Form 8-K

 

 

UNITED STATES

SECURITIES AND EXCHANGE COMMISSION

Washington, D.C. 20549

 

 

FORM 8-K

 

 

CURRENT REPORT

Pursuant to Section 13 or 15(d)

of the Securities Exchange Act of 1934

Date of Report (Date of earliest event reported): November 19, 2014 (November 17, 2014)

 

 

The NASDAQ OMX Group, Inc.

(Exact name of registrant as specified in its charter)

 

 

 

Delaware   000-32651   52-1165937

(State or other jurisdiction

of incorporation)

 

(Commission

File Number)

 

(I.R.S. Employer

Identification No.)

 

One Liberty Plaza,

New York, New York

  10006
(Address of principal executive offices)   (Zip code)

Registrant’s telephone number, including area code: +1 212 401 8700

No change since last report

(Former Name or Former Address, if Changed Since Last Report)

 

 

Check the appropriate box below if the Form 8-K filing is intended to simultaneously satisfy the filing obligation of the registrant under any of the following provisions:

 

¨ Written communications pursuant to Rule 425 under the Securities Act (17 CFR 230.425)

 

¨ Soliciting material pursuant to Rule 14a-12 under the Exchange Act (17 CFR 240.14a-12)

 

¨ Pre-commencement communications pursuant to Rule 14d-2(b) under the Exchange Act (17 CFR 240.14d-2(b))

 

¨ Pre-commencement communications pursuant to Rule 13e-4(c) under the Exchange Act (17 CFR 240.13e-4(c))

 

 

 


Item 5.03. Amendments to Articles of Incorporation or Bylaws; Change in Fiscal Year.

On November 17, 2014, The NASDAQ OMX Group, Inc. (“Nasdaq” or the “Company”) filed with the Delaware Secretary of State a Certificate of Amendment of its Amended and Restated Certificate of Incorporation (the “Charter”), following approval by the United States Securities and Exchange Commission (the “SEC”). Nasdaq’s stockholders previously approved the amendment at the annual meeting held on May 7, 2014.

On March 26, 2014, Nasdaq’s board of directors approved amendments of the Company’s By-Laws that took effect on November 17, 2014, following SEC approval.

Records from one collection:
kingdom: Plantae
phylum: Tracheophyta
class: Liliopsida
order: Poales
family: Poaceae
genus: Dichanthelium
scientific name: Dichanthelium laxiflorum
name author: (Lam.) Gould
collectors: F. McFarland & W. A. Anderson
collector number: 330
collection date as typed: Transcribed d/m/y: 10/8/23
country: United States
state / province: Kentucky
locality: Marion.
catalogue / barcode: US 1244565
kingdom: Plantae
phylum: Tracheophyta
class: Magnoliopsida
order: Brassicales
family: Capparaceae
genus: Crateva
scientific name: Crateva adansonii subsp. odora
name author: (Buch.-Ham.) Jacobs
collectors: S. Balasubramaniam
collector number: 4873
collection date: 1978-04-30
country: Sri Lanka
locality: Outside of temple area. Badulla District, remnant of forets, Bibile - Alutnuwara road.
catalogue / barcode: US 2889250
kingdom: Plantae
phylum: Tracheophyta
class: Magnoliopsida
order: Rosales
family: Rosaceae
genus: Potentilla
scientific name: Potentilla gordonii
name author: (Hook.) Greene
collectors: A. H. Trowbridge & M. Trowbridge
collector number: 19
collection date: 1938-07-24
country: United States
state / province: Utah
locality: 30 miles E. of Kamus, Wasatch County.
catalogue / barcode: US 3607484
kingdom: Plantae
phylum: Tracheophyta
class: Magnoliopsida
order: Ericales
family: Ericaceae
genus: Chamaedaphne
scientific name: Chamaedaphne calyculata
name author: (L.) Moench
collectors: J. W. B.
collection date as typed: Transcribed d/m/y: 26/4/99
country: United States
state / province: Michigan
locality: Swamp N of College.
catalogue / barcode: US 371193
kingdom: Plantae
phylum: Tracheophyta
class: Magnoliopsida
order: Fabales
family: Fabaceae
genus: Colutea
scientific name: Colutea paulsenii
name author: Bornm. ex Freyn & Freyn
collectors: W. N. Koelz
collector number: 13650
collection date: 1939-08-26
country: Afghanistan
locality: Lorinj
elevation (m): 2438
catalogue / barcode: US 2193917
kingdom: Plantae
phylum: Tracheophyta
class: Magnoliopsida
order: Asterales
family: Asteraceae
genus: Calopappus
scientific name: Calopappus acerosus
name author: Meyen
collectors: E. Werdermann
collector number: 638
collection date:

-- SHORT EXERCISE --
According to the Form 8-K, on what date did Nasdaq's board of directors approve the amendments to the company's By-Laws? The listing has no connection to the Form 8-K.

-- ANSWER TO THIS EXERCISE --
March 26, 2014.